This alvinistic guilt—by—association can be stretched to preposterous lengths. Recently, as Ed Lasky  reported in these pages, Washington Post columnist Richard Cohen  branded the Republican Party as racist, 'to its everlasting shame,' for including 'bigoted Southerners.' This remarkable claim logically implies the propositions that (a) all Southerners are bigoted and (b) they joined the Republican party because it pandered to their bigotry. It also evades the fascinating question of why these bigoted Southerners were staunch Democrats for the hundred years after the Civil War.

But aside from such overt alvinism, the media are often willing tools of alvinists in other ways.  Edgar Allen Poe, a journalist himself, said "it is the object of our newspapers rather to create a sensation...than to further the cause of truth".  Newspapers have not changed since Poe's day and  television cameras are drawn, as if by magnets, to the flamboyant and outrageous.   Imagine a group of a hundred protesters, ninety—nine in ordinary dress and one naked or carrying an obscene sign; which one will you see on the ten o'clock news?  What alvinist could ask for better help?

And thus alvinism proliferates.  A professor at a Midwest university teaches a course on the "isms", including homophobia, sexism, racism, and (hold on to your hats) "ageism", and "handicapism", apparently branding them all as pathological aberrations.  It's no wonder that some of us suffer from professorism. 

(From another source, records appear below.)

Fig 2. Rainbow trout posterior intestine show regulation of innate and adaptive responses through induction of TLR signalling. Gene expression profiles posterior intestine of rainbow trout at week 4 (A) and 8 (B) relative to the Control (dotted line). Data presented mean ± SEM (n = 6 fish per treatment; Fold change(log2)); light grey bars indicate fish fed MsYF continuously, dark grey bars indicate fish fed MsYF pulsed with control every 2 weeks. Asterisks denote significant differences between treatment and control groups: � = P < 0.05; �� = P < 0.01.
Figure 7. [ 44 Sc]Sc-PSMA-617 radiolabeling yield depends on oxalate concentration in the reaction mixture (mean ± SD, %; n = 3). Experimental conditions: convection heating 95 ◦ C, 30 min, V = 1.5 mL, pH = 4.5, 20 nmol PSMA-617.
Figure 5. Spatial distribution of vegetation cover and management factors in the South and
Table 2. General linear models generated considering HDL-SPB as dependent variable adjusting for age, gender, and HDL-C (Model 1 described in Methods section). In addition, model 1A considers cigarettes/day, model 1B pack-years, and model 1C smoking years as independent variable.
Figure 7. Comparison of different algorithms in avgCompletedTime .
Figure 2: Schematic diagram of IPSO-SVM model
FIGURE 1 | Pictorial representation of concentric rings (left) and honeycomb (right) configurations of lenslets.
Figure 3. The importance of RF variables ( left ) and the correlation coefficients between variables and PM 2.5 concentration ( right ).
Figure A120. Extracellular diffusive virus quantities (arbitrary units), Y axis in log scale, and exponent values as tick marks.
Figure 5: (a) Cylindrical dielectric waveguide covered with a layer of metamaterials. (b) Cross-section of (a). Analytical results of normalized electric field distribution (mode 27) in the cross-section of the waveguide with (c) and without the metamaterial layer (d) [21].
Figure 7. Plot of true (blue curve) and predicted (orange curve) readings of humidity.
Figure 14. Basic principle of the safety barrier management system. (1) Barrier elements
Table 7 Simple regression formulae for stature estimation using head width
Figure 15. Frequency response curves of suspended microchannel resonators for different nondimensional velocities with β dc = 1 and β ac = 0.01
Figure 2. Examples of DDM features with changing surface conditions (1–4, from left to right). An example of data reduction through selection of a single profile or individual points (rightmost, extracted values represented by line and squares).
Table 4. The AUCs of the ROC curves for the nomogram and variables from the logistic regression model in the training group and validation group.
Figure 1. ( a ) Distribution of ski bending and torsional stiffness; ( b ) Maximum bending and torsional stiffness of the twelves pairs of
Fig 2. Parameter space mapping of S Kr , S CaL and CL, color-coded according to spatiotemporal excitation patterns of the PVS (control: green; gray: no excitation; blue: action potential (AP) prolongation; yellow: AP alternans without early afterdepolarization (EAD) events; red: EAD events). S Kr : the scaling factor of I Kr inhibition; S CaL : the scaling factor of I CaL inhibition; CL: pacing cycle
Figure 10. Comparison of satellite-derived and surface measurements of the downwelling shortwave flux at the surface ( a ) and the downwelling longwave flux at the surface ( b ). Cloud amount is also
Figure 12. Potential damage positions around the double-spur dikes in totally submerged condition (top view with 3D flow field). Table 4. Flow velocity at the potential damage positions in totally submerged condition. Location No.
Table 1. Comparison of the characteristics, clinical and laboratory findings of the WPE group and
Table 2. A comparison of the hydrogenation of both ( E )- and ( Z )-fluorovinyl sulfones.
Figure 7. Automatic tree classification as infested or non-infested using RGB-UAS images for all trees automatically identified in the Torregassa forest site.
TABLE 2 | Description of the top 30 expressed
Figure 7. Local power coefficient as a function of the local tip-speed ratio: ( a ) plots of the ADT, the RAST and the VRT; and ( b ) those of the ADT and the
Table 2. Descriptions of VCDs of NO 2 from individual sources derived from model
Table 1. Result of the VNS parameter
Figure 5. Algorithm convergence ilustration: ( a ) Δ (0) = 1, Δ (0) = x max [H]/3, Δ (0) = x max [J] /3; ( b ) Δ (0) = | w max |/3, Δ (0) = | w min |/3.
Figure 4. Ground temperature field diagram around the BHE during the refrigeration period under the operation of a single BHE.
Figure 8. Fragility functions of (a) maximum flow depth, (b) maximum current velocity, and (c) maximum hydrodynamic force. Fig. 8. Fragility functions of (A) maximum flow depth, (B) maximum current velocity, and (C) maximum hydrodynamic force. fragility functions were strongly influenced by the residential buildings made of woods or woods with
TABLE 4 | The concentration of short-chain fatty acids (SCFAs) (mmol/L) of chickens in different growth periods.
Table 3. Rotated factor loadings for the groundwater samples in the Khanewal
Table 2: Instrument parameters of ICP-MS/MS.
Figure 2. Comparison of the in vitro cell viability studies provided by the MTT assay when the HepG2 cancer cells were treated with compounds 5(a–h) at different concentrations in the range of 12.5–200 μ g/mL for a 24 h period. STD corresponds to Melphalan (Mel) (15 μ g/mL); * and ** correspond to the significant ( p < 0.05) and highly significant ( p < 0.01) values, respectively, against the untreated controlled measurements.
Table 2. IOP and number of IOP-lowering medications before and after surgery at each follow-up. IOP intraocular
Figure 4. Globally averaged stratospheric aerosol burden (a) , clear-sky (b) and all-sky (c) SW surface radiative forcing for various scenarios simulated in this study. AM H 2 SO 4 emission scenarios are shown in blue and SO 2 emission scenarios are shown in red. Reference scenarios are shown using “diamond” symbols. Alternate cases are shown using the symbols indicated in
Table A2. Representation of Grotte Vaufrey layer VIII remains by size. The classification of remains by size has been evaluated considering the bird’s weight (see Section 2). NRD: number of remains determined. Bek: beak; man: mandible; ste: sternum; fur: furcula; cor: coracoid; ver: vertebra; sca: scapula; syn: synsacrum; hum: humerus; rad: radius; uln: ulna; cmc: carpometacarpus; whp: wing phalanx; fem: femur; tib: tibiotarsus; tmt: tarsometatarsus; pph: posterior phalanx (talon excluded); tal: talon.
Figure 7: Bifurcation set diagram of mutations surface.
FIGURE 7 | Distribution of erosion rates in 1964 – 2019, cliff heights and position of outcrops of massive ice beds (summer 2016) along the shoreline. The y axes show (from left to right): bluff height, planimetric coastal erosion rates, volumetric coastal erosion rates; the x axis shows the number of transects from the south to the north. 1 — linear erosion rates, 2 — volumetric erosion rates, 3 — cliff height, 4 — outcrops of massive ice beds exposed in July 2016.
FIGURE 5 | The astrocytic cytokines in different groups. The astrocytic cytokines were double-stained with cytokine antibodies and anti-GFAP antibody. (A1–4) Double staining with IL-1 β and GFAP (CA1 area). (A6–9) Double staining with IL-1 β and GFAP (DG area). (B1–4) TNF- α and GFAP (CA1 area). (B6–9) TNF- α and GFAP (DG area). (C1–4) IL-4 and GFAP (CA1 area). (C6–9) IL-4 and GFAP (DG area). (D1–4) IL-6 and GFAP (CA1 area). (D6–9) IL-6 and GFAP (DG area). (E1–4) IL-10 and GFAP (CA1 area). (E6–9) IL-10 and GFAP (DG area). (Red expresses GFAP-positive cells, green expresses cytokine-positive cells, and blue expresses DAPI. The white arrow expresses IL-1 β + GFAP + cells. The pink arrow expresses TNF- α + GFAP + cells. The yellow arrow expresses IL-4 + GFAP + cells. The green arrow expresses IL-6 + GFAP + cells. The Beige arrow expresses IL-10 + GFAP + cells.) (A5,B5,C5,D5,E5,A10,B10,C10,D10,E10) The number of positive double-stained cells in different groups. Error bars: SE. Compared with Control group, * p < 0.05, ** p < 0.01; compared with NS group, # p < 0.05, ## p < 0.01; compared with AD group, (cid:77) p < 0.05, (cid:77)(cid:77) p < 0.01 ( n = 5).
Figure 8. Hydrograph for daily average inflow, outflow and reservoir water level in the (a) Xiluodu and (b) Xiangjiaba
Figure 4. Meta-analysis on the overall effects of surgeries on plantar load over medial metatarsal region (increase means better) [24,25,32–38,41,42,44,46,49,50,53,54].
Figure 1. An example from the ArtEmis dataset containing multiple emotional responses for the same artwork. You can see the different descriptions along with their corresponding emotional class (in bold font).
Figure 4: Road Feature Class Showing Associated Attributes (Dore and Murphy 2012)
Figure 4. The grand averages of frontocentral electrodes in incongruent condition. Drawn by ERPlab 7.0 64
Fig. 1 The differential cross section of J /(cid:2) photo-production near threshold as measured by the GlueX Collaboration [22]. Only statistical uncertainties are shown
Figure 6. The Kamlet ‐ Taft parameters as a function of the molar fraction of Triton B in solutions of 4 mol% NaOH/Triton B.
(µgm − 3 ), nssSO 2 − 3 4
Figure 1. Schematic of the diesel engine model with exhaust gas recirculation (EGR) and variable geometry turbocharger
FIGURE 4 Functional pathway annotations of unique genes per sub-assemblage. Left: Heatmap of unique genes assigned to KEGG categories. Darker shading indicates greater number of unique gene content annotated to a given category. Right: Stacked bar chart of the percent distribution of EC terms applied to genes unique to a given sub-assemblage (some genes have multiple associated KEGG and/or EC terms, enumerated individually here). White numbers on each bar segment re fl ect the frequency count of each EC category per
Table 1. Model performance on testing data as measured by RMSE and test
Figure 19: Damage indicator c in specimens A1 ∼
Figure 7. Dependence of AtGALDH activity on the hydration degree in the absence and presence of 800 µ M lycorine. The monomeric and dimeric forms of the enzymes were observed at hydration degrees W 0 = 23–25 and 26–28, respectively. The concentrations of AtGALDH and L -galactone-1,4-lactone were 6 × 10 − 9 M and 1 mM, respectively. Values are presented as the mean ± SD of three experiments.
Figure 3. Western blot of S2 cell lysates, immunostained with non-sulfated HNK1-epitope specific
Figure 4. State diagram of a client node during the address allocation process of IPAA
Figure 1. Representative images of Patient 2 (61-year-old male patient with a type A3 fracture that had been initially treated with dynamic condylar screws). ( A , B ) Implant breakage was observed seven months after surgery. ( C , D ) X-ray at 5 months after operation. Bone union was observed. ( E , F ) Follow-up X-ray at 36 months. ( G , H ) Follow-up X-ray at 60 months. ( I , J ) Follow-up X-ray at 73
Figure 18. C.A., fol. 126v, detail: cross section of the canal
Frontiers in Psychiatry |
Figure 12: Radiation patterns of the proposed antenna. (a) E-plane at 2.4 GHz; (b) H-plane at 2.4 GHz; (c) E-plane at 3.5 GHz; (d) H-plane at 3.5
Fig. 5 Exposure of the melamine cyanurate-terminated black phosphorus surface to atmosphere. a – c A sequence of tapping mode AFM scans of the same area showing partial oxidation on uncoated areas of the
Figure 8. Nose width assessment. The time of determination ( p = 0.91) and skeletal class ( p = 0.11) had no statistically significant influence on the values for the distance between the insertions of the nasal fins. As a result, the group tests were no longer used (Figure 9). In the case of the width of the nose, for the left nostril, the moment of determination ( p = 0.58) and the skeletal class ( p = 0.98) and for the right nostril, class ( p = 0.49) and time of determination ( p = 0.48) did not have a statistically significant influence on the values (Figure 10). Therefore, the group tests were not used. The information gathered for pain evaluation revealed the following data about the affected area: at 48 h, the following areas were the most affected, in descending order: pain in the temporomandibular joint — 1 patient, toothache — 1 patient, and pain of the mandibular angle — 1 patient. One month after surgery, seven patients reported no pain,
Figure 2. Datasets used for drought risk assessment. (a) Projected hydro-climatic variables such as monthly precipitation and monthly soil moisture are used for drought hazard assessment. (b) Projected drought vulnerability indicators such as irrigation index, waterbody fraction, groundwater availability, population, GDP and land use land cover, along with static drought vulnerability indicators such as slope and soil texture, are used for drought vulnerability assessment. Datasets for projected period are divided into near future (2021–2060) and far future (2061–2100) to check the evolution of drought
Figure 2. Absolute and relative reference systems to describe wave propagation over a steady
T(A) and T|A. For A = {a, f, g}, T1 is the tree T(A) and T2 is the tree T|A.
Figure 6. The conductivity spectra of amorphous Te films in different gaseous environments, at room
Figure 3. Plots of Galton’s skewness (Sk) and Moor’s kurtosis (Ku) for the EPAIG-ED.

The worst thing about alvinism is that it works.  In our era of media hype, catchy neologisms are eagerly seized upon, repeated incessantly, and ultimately accepted; the trick is in the repetition.   (I have so far used "alvinism" or "alvinist" thirteen times in this article.)

I enjoyed Alvin Prinzmetal in his day, and would give a great deal to see him again, but I don't like his disciples.  "Elvis lives!" believers and the Flat Earth Society excepted, every cause has some reasonable grounds for its position and its opponents have some reasonable arguments against it.  So it should always be possible to argue rationally, without name—calling or vilification.  We have a national foundation for almost every disease; let's start one to stamp out alvinism.  

Paul Shlichta is a research scientist.